Once they’ve left, we both make resolutions to be better informed about the state of EU politics so we don’t get shown up in future, and start rearranging our possessions and finding homes for things we’d forgotten we owned. It’s then that I realise with horror how filthy everything is.
‘Do you think it’s from being in transit?’ I ask hopefully, trying to buff the murky, grey tinge out of our white bookcase.
‘Could be,’ Lego Man looks sceptical. ‘Or it could be that living in a lower ground floor flat we just never noticed how dirty everything was.’
I tell him I prefer my version and we set about soaping down visible stains, wondering whether we’ll ever measure up to the standards of house-proud Danes. After a few hours of scrubbing, we have semi-clean furniture, but there isn’t nearly enough of it to fill the new space. It turns out that the kind of space you can afford when you live in central London only necessitates about half as much furniture as your average Danish home.

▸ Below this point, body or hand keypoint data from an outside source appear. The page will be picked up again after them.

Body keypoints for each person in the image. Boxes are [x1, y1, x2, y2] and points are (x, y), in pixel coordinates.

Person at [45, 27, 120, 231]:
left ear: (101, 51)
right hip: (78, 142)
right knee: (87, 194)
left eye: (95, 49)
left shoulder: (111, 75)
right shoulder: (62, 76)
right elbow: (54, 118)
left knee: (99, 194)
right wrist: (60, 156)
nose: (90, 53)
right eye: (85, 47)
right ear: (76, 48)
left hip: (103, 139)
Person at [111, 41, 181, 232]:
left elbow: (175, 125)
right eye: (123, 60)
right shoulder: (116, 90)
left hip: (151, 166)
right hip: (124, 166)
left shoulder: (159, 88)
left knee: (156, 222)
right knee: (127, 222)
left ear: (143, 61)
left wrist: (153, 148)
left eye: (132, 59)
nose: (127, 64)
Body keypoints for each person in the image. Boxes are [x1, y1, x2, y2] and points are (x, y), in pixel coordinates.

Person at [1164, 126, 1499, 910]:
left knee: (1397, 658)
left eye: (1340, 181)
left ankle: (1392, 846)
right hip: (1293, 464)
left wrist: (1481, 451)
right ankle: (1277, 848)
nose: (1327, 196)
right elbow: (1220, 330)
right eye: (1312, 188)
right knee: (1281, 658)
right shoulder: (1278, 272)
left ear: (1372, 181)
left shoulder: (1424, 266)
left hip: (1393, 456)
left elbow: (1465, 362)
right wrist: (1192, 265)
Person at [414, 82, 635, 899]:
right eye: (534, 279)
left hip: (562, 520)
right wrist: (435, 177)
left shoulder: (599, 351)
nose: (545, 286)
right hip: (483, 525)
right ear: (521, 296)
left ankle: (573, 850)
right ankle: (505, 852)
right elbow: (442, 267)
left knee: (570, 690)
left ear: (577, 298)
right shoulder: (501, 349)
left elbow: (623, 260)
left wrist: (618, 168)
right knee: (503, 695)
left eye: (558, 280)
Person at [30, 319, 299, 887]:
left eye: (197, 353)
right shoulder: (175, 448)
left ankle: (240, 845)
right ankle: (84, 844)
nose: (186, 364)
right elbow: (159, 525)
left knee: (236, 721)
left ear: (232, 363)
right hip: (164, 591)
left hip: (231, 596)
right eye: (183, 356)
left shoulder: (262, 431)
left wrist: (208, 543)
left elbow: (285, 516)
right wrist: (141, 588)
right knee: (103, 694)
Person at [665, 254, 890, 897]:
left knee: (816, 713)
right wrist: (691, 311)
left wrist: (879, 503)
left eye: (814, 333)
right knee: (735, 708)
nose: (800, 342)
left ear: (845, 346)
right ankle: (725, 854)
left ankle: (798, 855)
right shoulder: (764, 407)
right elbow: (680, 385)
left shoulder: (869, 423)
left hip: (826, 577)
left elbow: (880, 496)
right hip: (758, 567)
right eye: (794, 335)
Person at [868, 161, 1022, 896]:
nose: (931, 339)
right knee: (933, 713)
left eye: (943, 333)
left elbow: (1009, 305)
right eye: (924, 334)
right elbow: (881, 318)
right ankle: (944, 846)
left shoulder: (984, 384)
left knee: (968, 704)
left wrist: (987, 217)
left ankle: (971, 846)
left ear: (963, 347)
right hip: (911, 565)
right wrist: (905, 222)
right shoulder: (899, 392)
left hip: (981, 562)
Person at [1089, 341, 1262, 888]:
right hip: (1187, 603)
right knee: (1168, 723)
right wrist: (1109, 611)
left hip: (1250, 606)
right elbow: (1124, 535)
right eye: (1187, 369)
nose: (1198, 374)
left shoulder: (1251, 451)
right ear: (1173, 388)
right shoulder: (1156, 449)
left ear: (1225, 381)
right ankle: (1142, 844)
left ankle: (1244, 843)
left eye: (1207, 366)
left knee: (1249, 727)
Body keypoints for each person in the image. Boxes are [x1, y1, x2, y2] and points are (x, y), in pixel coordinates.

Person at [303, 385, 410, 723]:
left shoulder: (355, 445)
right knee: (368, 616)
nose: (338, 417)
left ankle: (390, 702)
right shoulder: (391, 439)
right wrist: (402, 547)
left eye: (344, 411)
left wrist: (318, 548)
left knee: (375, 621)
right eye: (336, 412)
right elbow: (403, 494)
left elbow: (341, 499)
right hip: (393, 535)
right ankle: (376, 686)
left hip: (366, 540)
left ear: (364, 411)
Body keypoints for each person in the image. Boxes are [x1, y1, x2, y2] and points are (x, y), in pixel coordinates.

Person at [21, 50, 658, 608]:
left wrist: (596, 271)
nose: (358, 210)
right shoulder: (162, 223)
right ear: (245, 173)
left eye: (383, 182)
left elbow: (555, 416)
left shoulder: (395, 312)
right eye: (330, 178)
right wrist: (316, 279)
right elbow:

As the sun starts to set at around 3pm, we discover that we’re also being plunged into darkness. It’s customary to take not only your light bulbs with you when you move in Denmark, but also the fittings. There’s not a ceiling rose in sight and I haven’t a clue how to begin to tackle the wriggle of live wires that appear to be poking out from the ceiling at various points.
So we make tea by torchlight and resign ourselves to the fact that we’re going to have to go shopping. Lego Man is delighted. For an outdoorsy, DIY-handy Yorkshireman, he has always been surprisingly obsessed by interior design. After years of ‘passing’ and allowing everyone to presume that the Livingetc subscription and our attractive home were down to me, he finally came out – mood boards, scrapbooks, the lot – and admitted his secret passion. Now he’s hoping that a year of living Danishly will allow him to express
this more fully, so that he can be out, proud and stylishly lit. He’s already very taken with the Nordic aesthetic and decides he wants to populate our new home with all manner of eye-wateringly priced designer items. Concerned that we may never be able to afford snegles again if I let Lego Man go all-out, I call up an interior design expert to get a better idea of the essentials worth buying to make our new home hygge.
Charlotte Ravnholt, of Denmark’s biggest interiors magazine, Bo Bedre, suggests keeping it simple. ‘There’s no need to go crazy buying lots of things to start with to get the Danish look,’ she says. ‘The more typical thing here would be to start with a few key items and mix and match them with what you’ve already got.’
This is encouraging. So what do we need first?
‘Well, we use a lot of natural materials in Danish homes, like wood and leather, and we tend to have lots of lamps. In most of the world, lamps tend to be in the middle of the room, but here we loop the cords to position them and create pools of light or new areas of hygge, or cosiness. Then there are also pendant lamps, floor lamps and table lamps that you need to think about.’
I scribble all this down on a Post-It. Lego Man, who is craning to hear our conversation, leans in closer so that I have to swat him away before writing:
‘She says we only need A FEW KEY ITEMS.’
I set down the pen to give Charlotte my full attention again. When I glance back at the pad, I see Lego Man has added a ‘’ to the end of my message and wandered off in a huff to find more ways to spend money we don’t yet have on things we don’t really need for the home we don’t own.
I ask Charlotte about hygge and she tells me that Danish homes typically have throws or blankets on the sofa for extra cosiness, as well as lots of cushions.